▶ _Problem description_
If a record holds a picture, leave the picture out and print everything else exactly.

'''

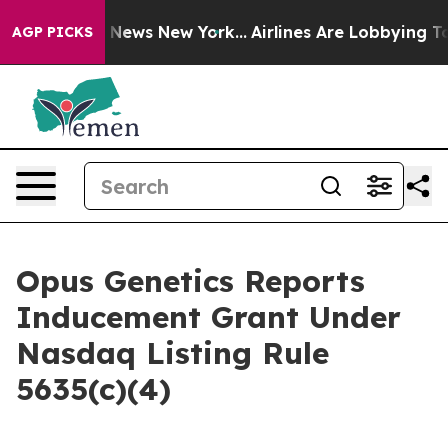
ve was CBS News New York...
Airlines Are Lobbying To C
AGP PICKS
Opus Genetics Reports
Inducement Grant Under
Nasdaq Listing Rule
5635(c)(4)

'''

▶ _Answer for the task_
ve was CBS News New York...
Airlines Are Lobbying To C
AGP PICKS
Opus Genetics Reports
Inducement Grant Under
Nasdaq Listing Rule
5635(c)(4)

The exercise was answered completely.